Revision comparison data:
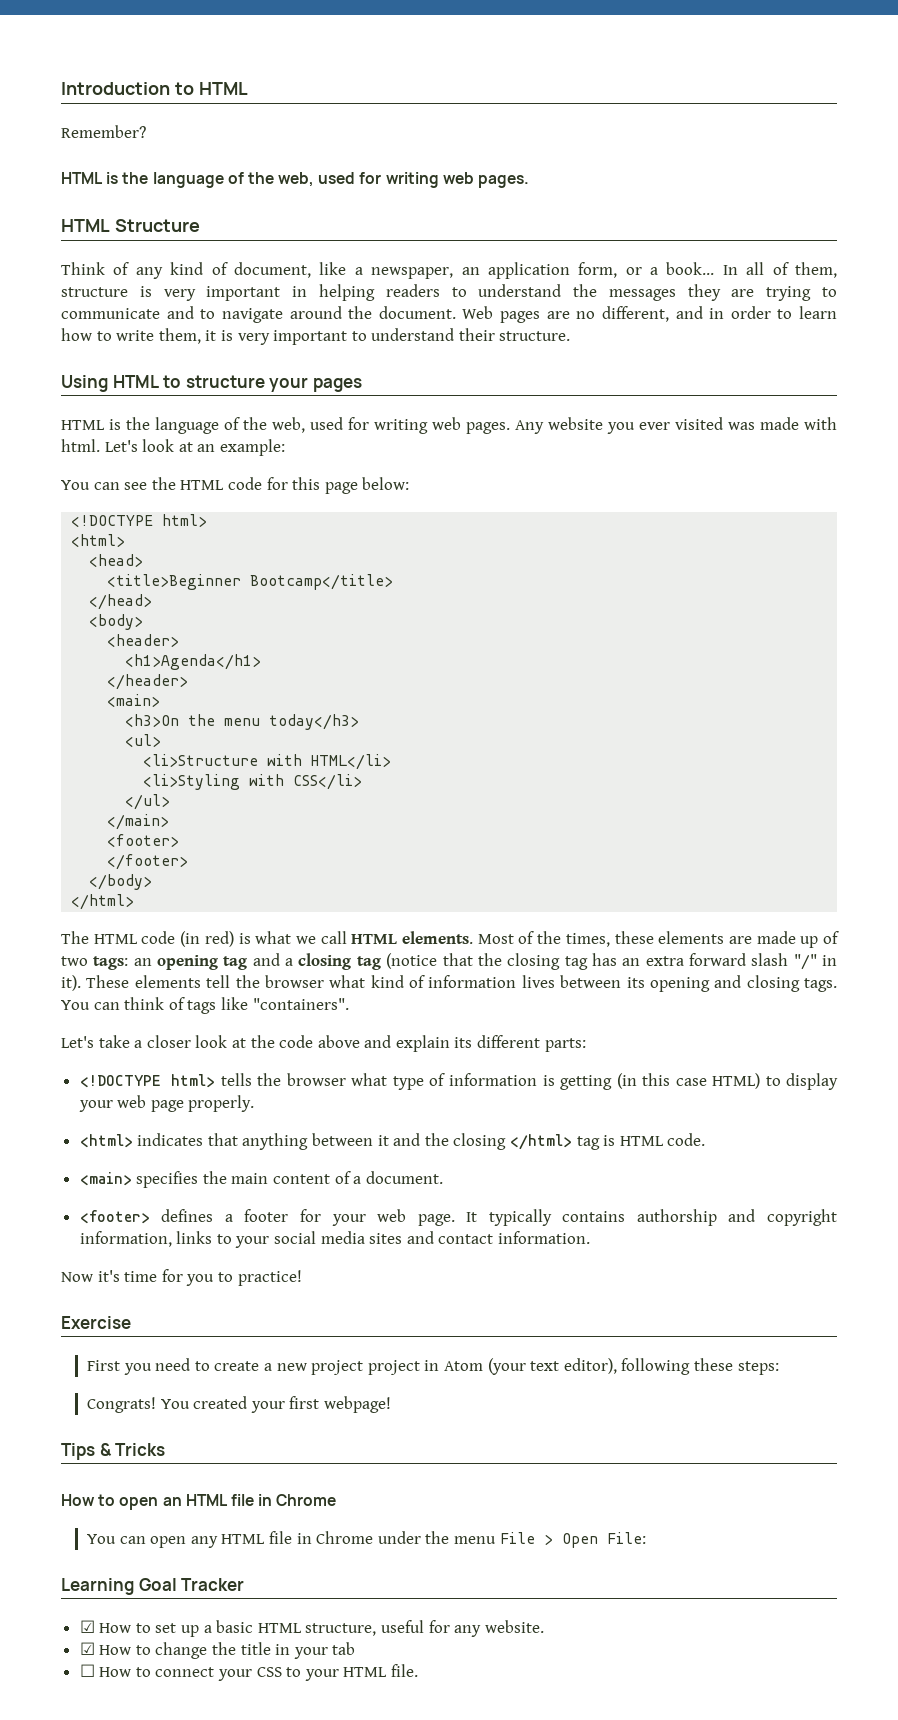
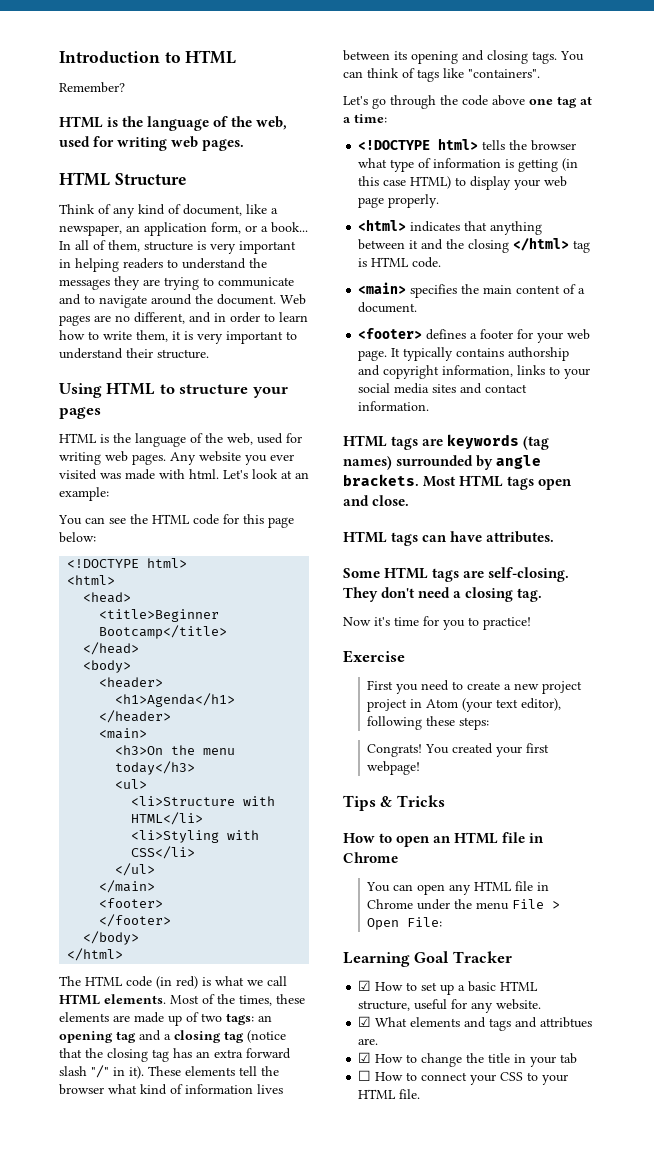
[98,1035,586,1052] take a closer look at the code above and explain its different parts: -> [372,95,592,109] [343,114,387,123] go through the code above one tag at a time:
(591, 1237) none -> [343,434,550,450] [343,455,542,470] [343,474,573,490] [343,495,410,506] [343,531,555,546] [343,567,570,582] [343,587,543,602] // HTML tags are keywords (tag names) surrounded by angle brackets. Most HTML tags open and close. // HTML tags can have attributes. // Some HTML tags are self-closing. They don't need a closing tag.
(544, 1626) none -> [358,1016,593,1031] [358,1038,379,1045] // ☑ What elements and tags and attribtues are.

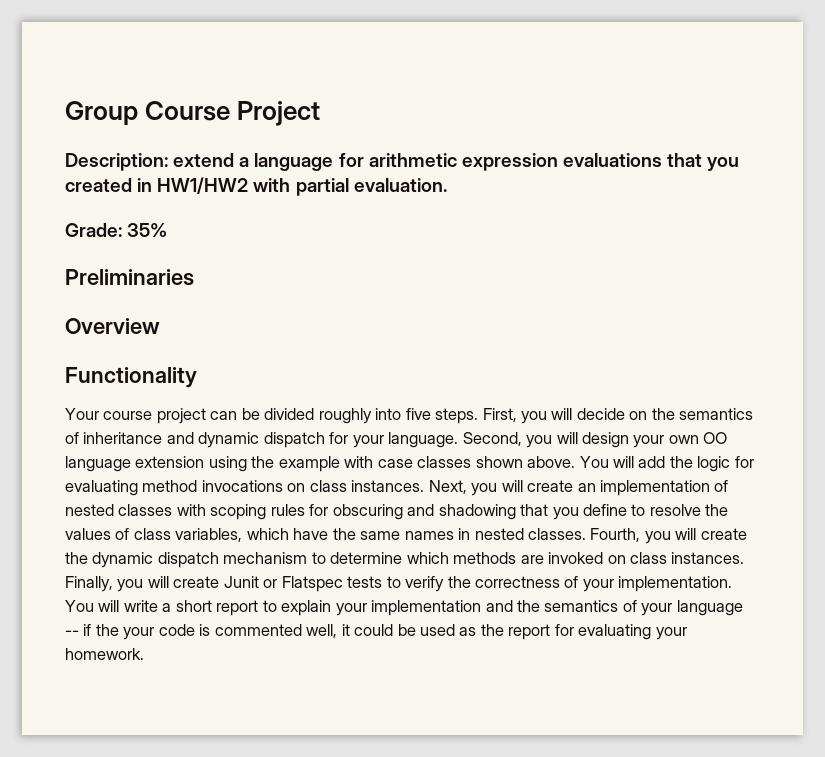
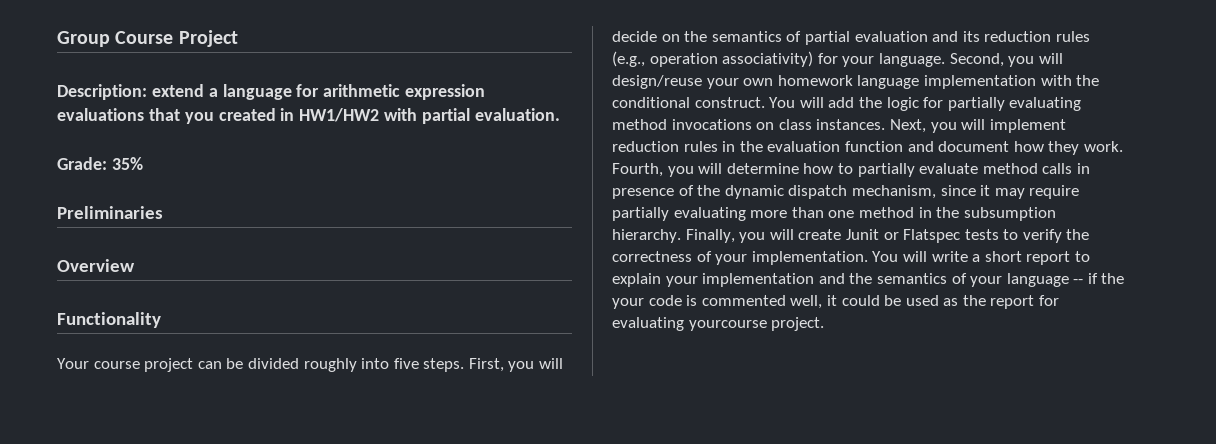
[83,432,325,448] inheritance and dynamic dispatch -> [804,31,1090,45] [612,51,814,67] partial evaluation and its reduction rules (e.g., operation associativity)
[582,432,630,448] design -> [612,75,702,89] design/reuse
[703,432,728,444] [65,456,576,472] OO language extension using the example with case classes shown above. -> [777,75,1100,89] [612,97,765,108] homework language implementation with the conditional construct.
(754, 462) none -> [947,97,1005,111] partially
[527,480,729,496] [65,504,729,520] [65,528,747,544] [65,552,745,568] create an implementation of nested classes with scoping rules for obscuring and shadowing that you define to resolve the values of class variables, which have the same names in nested classes. Fourth, you will create the dynamic dispatch mechanism to determine which methods are invoked on class instances. -> [989,119,1066,133] [612,141,1123,155] [612,163,1090,177] [612,185,1080,199] [612,207,1056,221] [612,229,681,243] implement reduction rules in the evaluation function and document how they work. Fourth, you will determine how to partially evaluate method calls in presence of the dynamic dispatch mechanism, since it may require partially evaluating more than one method in the subsumption hierarchy.
[655,627,687,640] [65,648,144,660] your homework. -> [688,317,825,331] yourcourse project.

## What this task involves
Could you transcribe every entry above exactly, leaving out the images?

## Task solution
[98,1035,586,1052] take a closer look at the code above and explain its different parts: -> [372,95,592,109] [343,114,387,123] go through the code above one tag at a time:
(591, 1237) none -> [343,434,550,450] [343,455,542,470] [343,474,573,490] [343,495,410,506] [343,531,555,546] [343,567,570,582] [343,587,543,602] // HTML tags are keywords (tag names) surrounded by angle brackets. Most HTML tags open and close. // HTML tags can have attributes. // Some HTML tags are self-closing. They don't need a closing tag.
(544, 1626) none -> [358,1016,593,1031] [358,1038,379,1045] // ☑ What elements and tags and attribtues are.

[83,432,325,448] inheritance and dynamic dispatch -> [804,31,1090,45] [612,51,814,67] partial evaluation and its reduction rules (e.g., operation associativity)
[582,432,630,448] design -> [612,75,702,89] design/reuse
[703,432,728,444] [65,456,576,472] OO language extension using the example with case classes shown above. -> [777,75,1100,89] [612,97,765,108] homework language implementation with the conditional construct.
(754, 462) none -> [947,97,1005,111] partially
[527,480,729,496] [65,504,729,520] [65,528,747,544] [65,552,745,568] create an implementation of nested classes with scoping rules for obscuring and shadowing that you define to resolve the values of class variables, which have the same names in nested classes. Fourth, you will create the dynamic dispatch mechanism to determine which methods are invoked on class instances. -> [989,119,1066,133] [612,141,1123,155] [612,163,1090,177] [612,185,1080,199] [612,207,1056,221] [612,229,681,243] implement reduction rules in the evaluation function and document how they work. Fourth, you will determine how to partially evaluate method calls in presence of the dynamic dispatch mechanism, since it may require partially evaluating more than one method in the subsumption hierarchy.
[655,627,687,640] [65,648,144,660] your homework. -> [688,317,825,331] yourcourse project.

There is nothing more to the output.